* _EXERCISE PROMPT_
Resume the passage below on installing framed air filters, continuing from the point at which it ends.

* _SOURCE PASSAGE_
|---|

A framed air filter 10 as disclosed herein can be inserted into a suitable receptable of a powered air-handling apparatus (or equivalently, system). The term powered air-handling apparatus encompasses, among others, room air purifiers and forced-air heating-ventilating-air-conditioning (HVAC) systems. In this context, the term HVAC broadly encompasses systems that perform only heating, systems that perform only cooling, and systems that perform both (of course, such systems can be operated to recirculate and filter air, even if the system is neither heating or cooling at the time). The framed air filter can be inserted and removed by any end-user; an end-user does not necessarily have to be an occupant (e.g. a homeowner or renter) of a dwelling. Rather, in many instances an end-user may be an HVAC service technician, a custodial or maintenance worker at a facility, and so on.

In many embodiments, a framed air filter 10 may be installed in a receptacle of a powered air-handling apparatus so that the “upward” side (U) of the framed air filter, per the terminology introduced earlier herein, is the “upstream” side of the framed air filter (that is, the side against which the moving airstream impinges). Likewise, the “downward” side (D) of the framed air filter will be the “downstream” side (through which the filtered air exits the filter). Discussions so far herein (e.g., discussions of an upward anti-sag lattice and a downward support lattice, discussions of upward/upstream pleat tips, and so on) have focused on arrangements of this type; such arrangements are referred to herein as a framed air filter being installed in an powered air-handling receptacle in a “standard” configuration. However, in some embodiments, a framed air filter can be installed in a receptacle in a “reverse” configuration; that is, with the “upstream” side of the installed framed air filter as installed, being the “downward” side of the framed air filter, and the “downstream” side of the installed framed air filter being the “upward” side of the framed air filter. The present investigations have revealed that in some embodiments, serviceable air filtration can be obtained when a framed air filter is installed in such a reverse configuration. In such a case, not all of the herein-described performance enhancements may necessarily be achieved in their entirety; however, such reverse installations are encompassed within the concepts disclosed herein. Thus for example, in some embodiments a framed air filter as disclosed herein may provide satisfactory air-filtration even if a user inadvertently installs the framed air filter in a reverse configuration. Indeed, in some embodiments a framed air filter may be designated (e.g., in signage and/or in user instructions) as reversible, so that the framed air filter may be installed in either standard or reverse orientation.

In further detail, if a framed air filter 10 is installed in a receptacle of a powered air-handling apparatus in a standard configuration, the pressure of the flowing air on the upstream face of the air filter will tend to keep the securing tabs 216 (e.g. reinforced end pleat-panels 211) of the air filter securely seated in the upward-open-ended elongate slots of the frame. If a framed air filter is installed in reverse configuration, the pressure of the air might, in theory, tend to urge the air filter in a downstream direction that could cause the securing tabs to at least partially exit the elongated slots (since, with the framed air filter installed in reverse configuration, the open ends 28 of the upward-open-ended elongate slots 25 will be facing downstream). However, the frame being of clamshell design, the air filter will be securely held within the frame, with no room for the securing tabs to completely exit the elongate slots. In fact, in many embodiments, the frame may not allow enough room for the securing tabs to partially exit the elongate slots to any significant extent. Configuring the frame and the air filter so that the air filter is held within the frame under slight compression in the manner discussed earlier herein, may enhance such arrangements. So, in many embodiments, a framed air filter that is installed in reverse configuration will not be susceptible to the air filter becoming wholly dislodged from the frame; furthermore, the securing tabs will not be able to become sufficiently dislodged from the frame to significantly adversely affect the air-filtration performance. Thus, while a standard installation is a presently preferred configuration, allowing as it does various enhancements to be exploited to their full advantage, a framed air filter that is installable in a reverse configuration is also encompassed within the concepts disclosed herein and may have advantages in certain aspects (e.g. flexibility of installation).

|---|

* _INPUT DATA_
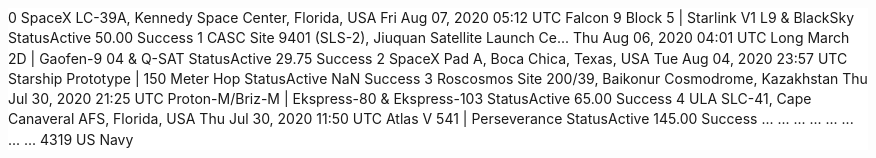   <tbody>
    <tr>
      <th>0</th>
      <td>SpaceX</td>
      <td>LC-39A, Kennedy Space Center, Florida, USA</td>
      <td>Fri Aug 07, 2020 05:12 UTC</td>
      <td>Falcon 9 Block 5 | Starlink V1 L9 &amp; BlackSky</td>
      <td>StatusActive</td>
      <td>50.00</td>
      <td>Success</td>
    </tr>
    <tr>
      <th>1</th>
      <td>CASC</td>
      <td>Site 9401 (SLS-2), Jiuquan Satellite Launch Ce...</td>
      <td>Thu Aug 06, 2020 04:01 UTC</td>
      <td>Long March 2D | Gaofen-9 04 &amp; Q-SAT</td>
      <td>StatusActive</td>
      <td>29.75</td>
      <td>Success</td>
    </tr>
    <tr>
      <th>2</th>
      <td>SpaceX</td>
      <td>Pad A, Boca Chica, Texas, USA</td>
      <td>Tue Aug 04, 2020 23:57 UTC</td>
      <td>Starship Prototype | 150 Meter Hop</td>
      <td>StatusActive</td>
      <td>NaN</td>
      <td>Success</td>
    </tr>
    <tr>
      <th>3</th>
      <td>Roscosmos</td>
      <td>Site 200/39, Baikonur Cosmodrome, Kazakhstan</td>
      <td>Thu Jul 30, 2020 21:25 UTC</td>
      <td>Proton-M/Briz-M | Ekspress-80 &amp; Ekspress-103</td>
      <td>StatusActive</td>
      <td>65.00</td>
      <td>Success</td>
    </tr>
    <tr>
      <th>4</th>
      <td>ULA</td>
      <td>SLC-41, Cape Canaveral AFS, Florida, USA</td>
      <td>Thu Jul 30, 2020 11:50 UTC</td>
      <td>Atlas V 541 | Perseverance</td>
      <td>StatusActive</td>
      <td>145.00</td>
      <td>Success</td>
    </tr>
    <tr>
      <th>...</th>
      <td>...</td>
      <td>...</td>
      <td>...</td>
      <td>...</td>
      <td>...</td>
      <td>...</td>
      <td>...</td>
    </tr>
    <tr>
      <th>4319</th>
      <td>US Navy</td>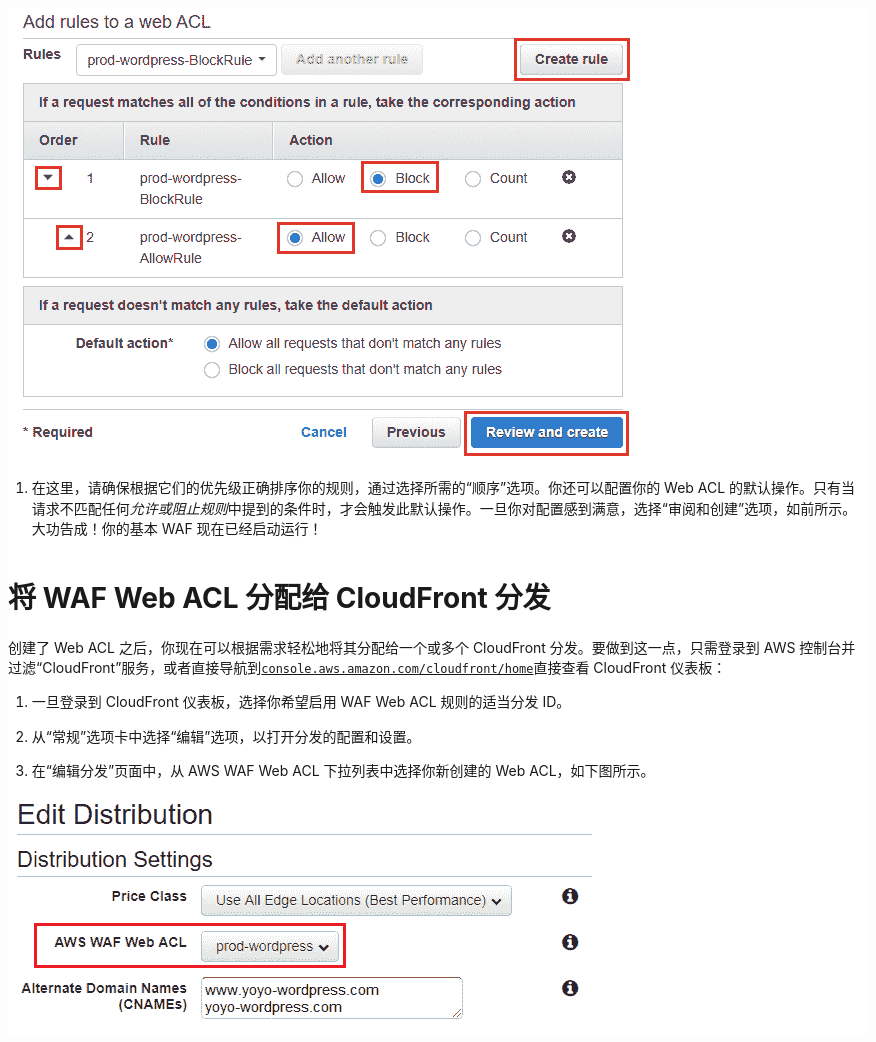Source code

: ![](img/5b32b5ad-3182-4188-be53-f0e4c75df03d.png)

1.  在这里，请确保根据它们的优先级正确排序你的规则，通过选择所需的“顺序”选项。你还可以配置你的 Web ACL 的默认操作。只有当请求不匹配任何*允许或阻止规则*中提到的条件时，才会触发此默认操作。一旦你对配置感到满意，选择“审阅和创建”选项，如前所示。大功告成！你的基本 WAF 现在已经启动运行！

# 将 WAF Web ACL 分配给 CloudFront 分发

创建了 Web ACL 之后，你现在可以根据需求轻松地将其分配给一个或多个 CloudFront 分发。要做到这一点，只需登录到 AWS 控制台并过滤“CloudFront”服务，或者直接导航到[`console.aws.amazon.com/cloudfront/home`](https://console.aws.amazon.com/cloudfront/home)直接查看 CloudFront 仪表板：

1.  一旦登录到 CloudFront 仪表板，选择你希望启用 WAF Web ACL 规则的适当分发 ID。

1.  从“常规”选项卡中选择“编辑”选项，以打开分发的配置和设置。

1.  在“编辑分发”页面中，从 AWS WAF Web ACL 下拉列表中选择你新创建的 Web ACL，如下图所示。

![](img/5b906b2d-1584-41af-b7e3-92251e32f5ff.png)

|---|

* _EXERCISE RESULT_
A receptacle for the framed air filter may be of any suitable type and design. In some instances, such a receptacle may be incorporated into ductwork that supplies return air to a heat-exchange unit (e.g. a furnace and/or air conditioner) of an HVAC system. Such a receptacle may be formed (e.g., on-site) by manipulating sheet-metal panels of a return-air duct or plenum to provide the receptacle. In some instances, a receptacle for a framed air filter may be incorporated in a return-air cabinet of a heat-exchange unit itself; such a receptacle will typically be formed at the factory when the heat-exchange unit is manufactured. In any event, any such receptacle will typically comprise a perimeter fixture, set of flanges, or the like, that have upstream-facing surfaces against which the downstream face of framed air filter 10 can be abutted. Such surfaces may be ideal for use with a frame whose frame base includes a downstream sealing apron 70 as described earlier herein.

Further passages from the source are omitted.